**What you will do:**
Restate the records in their entirety, word for word.

**Data for analysis:**
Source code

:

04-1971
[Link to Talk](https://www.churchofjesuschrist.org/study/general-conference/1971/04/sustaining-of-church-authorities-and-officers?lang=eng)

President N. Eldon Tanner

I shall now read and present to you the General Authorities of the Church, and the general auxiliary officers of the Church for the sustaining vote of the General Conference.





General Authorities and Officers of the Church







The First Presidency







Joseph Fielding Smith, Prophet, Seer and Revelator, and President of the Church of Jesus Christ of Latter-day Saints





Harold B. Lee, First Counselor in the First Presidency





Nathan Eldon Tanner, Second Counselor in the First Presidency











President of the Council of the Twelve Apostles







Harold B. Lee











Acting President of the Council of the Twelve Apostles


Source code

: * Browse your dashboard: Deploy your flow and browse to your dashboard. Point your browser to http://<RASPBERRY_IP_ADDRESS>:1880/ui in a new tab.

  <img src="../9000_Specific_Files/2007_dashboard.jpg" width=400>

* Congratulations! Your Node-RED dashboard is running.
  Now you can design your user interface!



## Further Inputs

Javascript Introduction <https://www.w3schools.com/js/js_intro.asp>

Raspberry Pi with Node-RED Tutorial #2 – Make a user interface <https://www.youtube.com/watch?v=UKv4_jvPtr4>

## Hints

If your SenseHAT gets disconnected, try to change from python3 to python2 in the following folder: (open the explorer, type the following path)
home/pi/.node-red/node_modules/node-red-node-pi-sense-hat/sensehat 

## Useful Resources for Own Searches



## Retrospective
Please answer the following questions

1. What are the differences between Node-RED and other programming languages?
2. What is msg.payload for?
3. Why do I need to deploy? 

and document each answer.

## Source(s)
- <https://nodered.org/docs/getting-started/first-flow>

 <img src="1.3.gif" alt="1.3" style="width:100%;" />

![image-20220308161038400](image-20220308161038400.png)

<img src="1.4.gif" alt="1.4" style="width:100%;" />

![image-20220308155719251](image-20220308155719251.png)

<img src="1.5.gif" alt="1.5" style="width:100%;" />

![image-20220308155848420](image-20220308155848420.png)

**Answer section:**
Source code

:

04-1971
[Link to Talk](https://www.churchofjesuschrist.org/study/general-conference/1971/04/sustaining-of-church-authorities-and-officers?lang=eng)

President N. Eldon Tanner

I shall now read and present to you the General Authorities of the Church, and the general auxiliary officers of the Church for the sustaining vote of the General Conference.





General Authorities and Officers of the Church







The First Presidency







Joseph Fielding Smith, Prophet, Seer and Revelator, and President of the Church of Jesus Christ of Latter-day Saints





Harold B. Lee, First Counselor in the First Presidency





Nathan Eldon Tanner, Second Counselor in the First Presidency











President of the Council of the Twelve Apostles







Harold B. Lee











Acting President of the Council of the Twelve Apostles


Source code

: * Browse your dashboard: Deploy your flow and browse to your dashboard. Point your browser to http://<RASPBERRY_IP_ADDRESS>:1880/ui in a new tab.

  <img src="../9000_Specific_Files/2007_dashboard.jpg" width=400>

* Congratulations! Your Node-RED dashboard is running.
  Now you can design your user interface!



## Further Inputs

Javascript Introduction <https://www.w3schools.com/js/js_intro.asp>

Raspberry Pi with Node-RED Tutorial #2 – Make a user interface <https://www.youtube.com/watch?v=UKv4_jvPtr4>

## Hints

If your SenseHAT gets disconnected, try to change from python3 to python2 in the following folder: (open the explorer, type the following path)
home/pi/.node-red/node_modules/node-red-node-pi-sense-hat/sensehat 

## Useful Resources for Own Searches



## Retrospective
Please answer the following questions

1. What are the differences between Node-RED and other programming languages?
2. What is msg.payload for?
3. Why do I need to deploy? 

and document each answer.

## Source(s)
- <https://nodered.org/docs/getting-started/first-flow>

 <img src="1.3.gif" alt="1.3" style="width:100%;" />

![image-20220308161038400](image-20220308161038400.png)

<img src="1.4.gif" alt="1.4" style="width:100%;" />

![image-20220308155719251](image-20220308155719251.png)

<img src="1.5.gif" alt="1.5" style="width:100%;" />

![image-20220308155848420](image-20220308155848420.png)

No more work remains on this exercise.